尿中のシリカ濃度をモリブデン青比色法で簡易測定したところ、測定前、測定中の飲食物の影響が大きかった。それらの影響を少なくするために測定に際してできるだけ同じ飲食物を摂るようにした。ただし、モリブデン青比色法はリン酸イオンなどにより正の誤差を生じるため、シリカサプリメントなどの摂取により尿中シリカが増えるか否かの確認程度となる。
摂取する量は、当該発明によるものではシリカ含有量が約50mgとし、各サプリメントは記載された1日摂取量とした。摂取したシリカはおおむね2時間後をピークに5時間程度で排出されるといわれていることから、5時間を目安に排出されたシリカの量を尿中シリカ濃度から測定・算出した。結果を表3に示す。
Figure 0007378121000003
表3に示す結果より、本発明の製造方法で得られたシリカ含有物は、他のサプリメントと同等またはそれ以上に体内に吸収されることが確認できた。
本発明のシリカ含有物の製造方法は、取り扱いが容易で人体への吸収性もよいシリカ含有物を容易に製造できるので、ケイ素の摂取を目的とするサプリメントなどの製造に好適に利用できる。

Claims (6)

  1. 非晶質シリカを含むシリカ含有物の製造方法であって、
    クエン酸、リンゴ酸、乳酸、およびアスコルビン酸から選ばれる少なくとも1種の有機酸と、ケイ酸塩とを、反応温度において、前記有機酸と前記ケイ酸塩のそれぞれが溶解するのに必要な水の量の和以下の水の存在下で中和反応させ、非晶質シリカを含むシリカ含有物を生成させることを特徴とするシリカ含有物の製造方法。

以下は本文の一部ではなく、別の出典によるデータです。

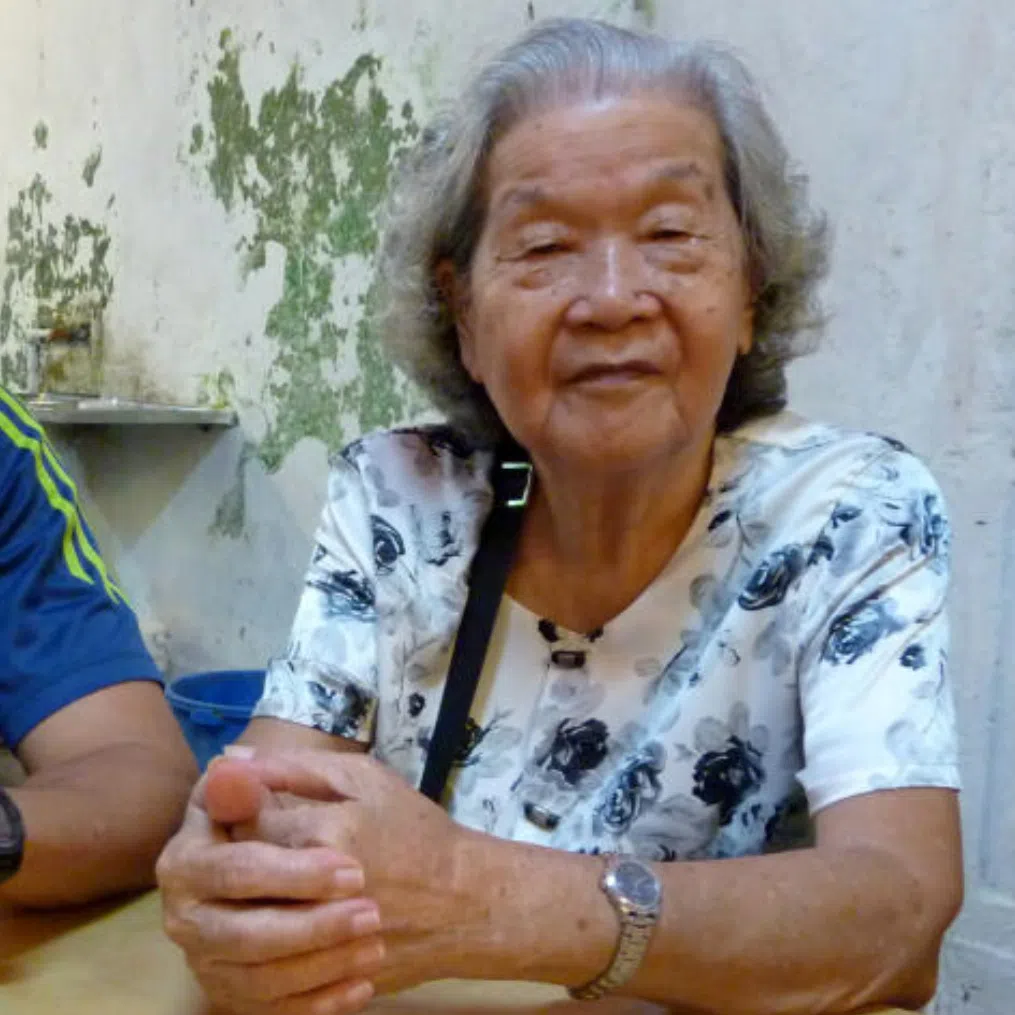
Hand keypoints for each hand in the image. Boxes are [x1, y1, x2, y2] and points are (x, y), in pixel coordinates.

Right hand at [156, 757, 385, 1014]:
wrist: (365, 867)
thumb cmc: (340, 816)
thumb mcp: (330, 781)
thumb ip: (284, 771)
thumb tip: (234, 759)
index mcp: (191, 852)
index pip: (235, 867)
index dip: (291, 872)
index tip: (351, 870)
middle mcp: (187, 910)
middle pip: (242, 933)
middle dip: (310, 927)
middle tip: (370, 912)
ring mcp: (207, 958)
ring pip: (257, 978)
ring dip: (318, 965)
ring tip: (373, 945)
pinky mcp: (233, 994)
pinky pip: (269, 1011)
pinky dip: (316, 1002)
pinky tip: (360, 985)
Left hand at [226, 748, 487, 997]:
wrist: (463, 901)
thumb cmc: (414, 830)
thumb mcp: (363, 779)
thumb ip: (296, 767)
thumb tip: (231, 758)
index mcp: (324, 835)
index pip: (243, 823)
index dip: (237, 814)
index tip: (249, 810)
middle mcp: (315, 892)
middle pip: (236, 878)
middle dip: (239, 860)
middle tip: (259, 850)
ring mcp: (319, 943)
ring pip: (242, 929)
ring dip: (245, 904)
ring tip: (269, 887)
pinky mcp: (321, 979)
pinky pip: (264, 974)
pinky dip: (261, 951)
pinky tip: (277, 930)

  2. 前記中和反応は、前記ケイ酸塩と前記有機酸のいずれか一方が溶解するのに必要な水の量以下の水の存在下で行われることを特徴とする請求項1記載のシリカ含有物の製造方法。
  3. 前記有機酸の量は、前記ケイ酸塩を中和するのに要する量よりも多い量であることを特徴とする請求項1または請求項2記載のシリカ含有物の製造方法。

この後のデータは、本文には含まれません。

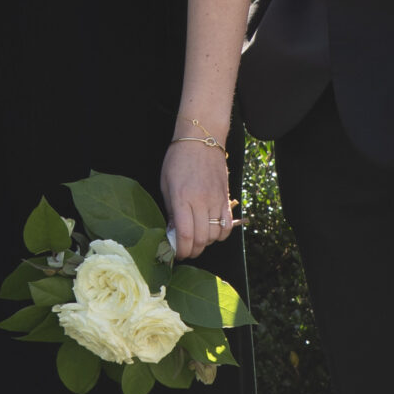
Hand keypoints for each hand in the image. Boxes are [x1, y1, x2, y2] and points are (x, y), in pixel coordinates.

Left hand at [161, 138, 235, 260]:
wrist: (201, 139)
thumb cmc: (178, 159)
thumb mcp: (166, 183)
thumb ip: (171, 209)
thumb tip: (173, 231)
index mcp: (182, 198)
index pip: (185, 235)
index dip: (181, 250)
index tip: (177, 254)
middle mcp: (201, 202)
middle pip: (202, 239)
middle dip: (193, 251)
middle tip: (186, 251)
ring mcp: (216, 200)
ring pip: (215, 235)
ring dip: (206, 244)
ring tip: (198, 241)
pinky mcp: (226, 198)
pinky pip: (227, 225)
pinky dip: (221, 235)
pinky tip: (212, 233)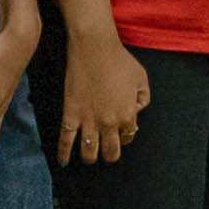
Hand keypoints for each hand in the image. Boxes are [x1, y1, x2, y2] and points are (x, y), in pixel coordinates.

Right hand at [56, 28, 150, 165]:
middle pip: (111, 152)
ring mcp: (89, 120)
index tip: (121, 131)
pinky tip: (64, 161)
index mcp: (128, 114)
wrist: (94, 47)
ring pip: (89, 153)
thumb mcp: (141, 77)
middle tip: (107, 150)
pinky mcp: (71, 114)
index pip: (128, 137)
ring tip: (90, 155)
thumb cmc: (119, 59)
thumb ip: (144, 98)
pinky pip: (66, 140)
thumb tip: (136, 112)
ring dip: (91, 157)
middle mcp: (109, 123)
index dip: (126, 135)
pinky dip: (64, 153)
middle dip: (110, 154)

  4. 前記水には、反応前の前記ケイ酸塩または前記有機酸が水和物の場合に、その水和水が含まれることを特徴とする請求項1から請求項3までのいずれか1項記載のシリカ含有物の製造方法。
  5. 前記水は、反応前の前記ケイ酸塩または前記有機酸に含まれる水和水のみからなることを特徴とする請求項4記載のシリカ含有物の製造方法。
  6. 前記中和反応後の生成物を、錠剤、カプセル剤、ソフトカプセル剤、粉末状、または顆粒状に加工する工程を有することを特徴とする請求項1から請求項までのいずれか1項記載のシリカ含有物の製造方法。